Kill an entire line at once
(kill-whole-line)
The simplest kill command is C-k
(kill-line). If used at the end of a line, it kills
the line-ending newline character, merging the next line into the
current one (thus, a blank line is entirely removed). Otherwise,
C-k kills all the text from point up to the end of the
line; if point was originally at the beginning of the line, this
leaves the line blank.
Spaces and tabs at the end of the line are ignored when deciding which case applies. As long as point is after the last visible character in the line, you can be sure that C-k will kill the newline. To kill an entire non-blank line, go to the beginning and type C-k twice.

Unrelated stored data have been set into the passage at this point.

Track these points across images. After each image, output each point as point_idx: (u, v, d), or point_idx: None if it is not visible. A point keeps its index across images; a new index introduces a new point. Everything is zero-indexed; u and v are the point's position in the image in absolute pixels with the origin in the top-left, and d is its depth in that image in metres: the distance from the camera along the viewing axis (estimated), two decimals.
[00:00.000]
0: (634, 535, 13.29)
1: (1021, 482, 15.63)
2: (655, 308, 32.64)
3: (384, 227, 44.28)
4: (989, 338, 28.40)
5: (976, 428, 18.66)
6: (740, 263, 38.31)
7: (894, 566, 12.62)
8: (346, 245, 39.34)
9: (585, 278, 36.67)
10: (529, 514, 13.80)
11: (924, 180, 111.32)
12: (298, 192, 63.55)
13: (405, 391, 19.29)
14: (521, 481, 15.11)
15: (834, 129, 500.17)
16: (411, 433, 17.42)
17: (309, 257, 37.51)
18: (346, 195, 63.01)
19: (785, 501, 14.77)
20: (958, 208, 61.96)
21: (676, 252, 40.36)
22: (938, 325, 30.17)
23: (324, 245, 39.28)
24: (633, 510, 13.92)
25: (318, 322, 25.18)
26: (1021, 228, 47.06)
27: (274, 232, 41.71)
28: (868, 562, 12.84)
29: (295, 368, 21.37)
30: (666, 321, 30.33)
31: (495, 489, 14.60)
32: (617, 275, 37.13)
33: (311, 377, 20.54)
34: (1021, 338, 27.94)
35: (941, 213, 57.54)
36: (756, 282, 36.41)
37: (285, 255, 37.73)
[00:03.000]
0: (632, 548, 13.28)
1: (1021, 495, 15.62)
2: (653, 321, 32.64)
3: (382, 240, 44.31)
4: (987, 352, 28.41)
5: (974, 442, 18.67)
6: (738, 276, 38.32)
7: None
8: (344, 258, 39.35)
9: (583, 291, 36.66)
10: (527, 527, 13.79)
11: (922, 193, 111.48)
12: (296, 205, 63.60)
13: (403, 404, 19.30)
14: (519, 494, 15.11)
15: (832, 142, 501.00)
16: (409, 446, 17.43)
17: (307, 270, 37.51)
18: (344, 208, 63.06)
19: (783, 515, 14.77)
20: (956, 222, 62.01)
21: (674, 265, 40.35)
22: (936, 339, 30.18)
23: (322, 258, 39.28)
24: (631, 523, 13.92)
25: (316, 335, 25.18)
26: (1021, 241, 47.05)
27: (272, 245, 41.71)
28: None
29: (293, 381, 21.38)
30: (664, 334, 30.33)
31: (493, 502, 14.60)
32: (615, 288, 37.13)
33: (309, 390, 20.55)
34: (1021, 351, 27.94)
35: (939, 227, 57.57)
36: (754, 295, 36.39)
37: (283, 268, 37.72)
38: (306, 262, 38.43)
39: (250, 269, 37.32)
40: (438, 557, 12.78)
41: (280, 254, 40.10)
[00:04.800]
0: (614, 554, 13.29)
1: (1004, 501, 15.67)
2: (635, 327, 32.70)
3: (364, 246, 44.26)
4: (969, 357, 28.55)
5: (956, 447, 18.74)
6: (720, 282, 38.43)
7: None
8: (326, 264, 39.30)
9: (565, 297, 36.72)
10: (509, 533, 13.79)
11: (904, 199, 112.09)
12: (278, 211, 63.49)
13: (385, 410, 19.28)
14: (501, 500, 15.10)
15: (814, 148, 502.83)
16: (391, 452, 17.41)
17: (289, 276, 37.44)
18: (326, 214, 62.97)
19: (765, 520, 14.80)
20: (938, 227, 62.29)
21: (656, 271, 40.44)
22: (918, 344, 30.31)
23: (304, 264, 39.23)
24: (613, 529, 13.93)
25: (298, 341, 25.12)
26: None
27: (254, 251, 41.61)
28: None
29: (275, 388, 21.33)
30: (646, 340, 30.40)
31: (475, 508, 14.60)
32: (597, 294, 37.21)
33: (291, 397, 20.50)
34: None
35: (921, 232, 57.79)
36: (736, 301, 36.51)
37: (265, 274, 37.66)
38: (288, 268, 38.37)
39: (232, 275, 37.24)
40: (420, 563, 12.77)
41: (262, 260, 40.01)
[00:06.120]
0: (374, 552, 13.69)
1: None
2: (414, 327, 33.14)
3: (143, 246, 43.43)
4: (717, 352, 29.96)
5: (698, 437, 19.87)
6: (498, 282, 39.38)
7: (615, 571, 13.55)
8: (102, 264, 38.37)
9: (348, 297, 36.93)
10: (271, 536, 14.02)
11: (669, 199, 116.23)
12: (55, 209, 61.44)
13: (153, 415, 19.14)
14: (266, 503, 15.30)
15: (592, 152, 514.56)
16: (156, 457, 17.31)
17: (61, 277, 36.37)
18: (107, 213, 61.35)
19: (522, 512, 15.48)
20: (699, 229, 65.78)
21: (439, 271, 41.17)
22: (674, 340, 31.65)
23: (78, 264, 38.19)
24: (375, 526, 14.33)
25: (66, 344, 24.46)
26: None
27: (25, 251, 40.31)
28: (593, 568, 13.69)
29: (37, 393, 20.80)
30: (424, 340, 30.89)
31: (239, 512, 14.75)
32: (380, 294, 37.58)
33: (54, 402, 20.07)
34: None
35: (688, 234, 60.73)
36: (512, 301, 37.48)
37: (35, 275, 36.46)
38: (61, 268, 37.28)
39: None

In this context, “line” means a logical text line, not a screen line (see Continuation Lines).
When C-k is given a positive argument n, it kills n lines and the newlines that follow them (text on the current line before point is not killed). With a negative argument −n, it kills n lines preceding the current line, together with the text on the current line before point. C-k with an argument of zero kills the text before point on the current line.
If the variable kill-whole-line is
non-nil, C-k at the very beginning of a
line kills the entire line including the following newline. This
variable is normally nil.
C-S-backspace (kill-whole-line) kills
a whole line including its newline, regardless of the position of
point within the line. Note that many text terminals will prevent
you from typing the key sequence C-S-backspace.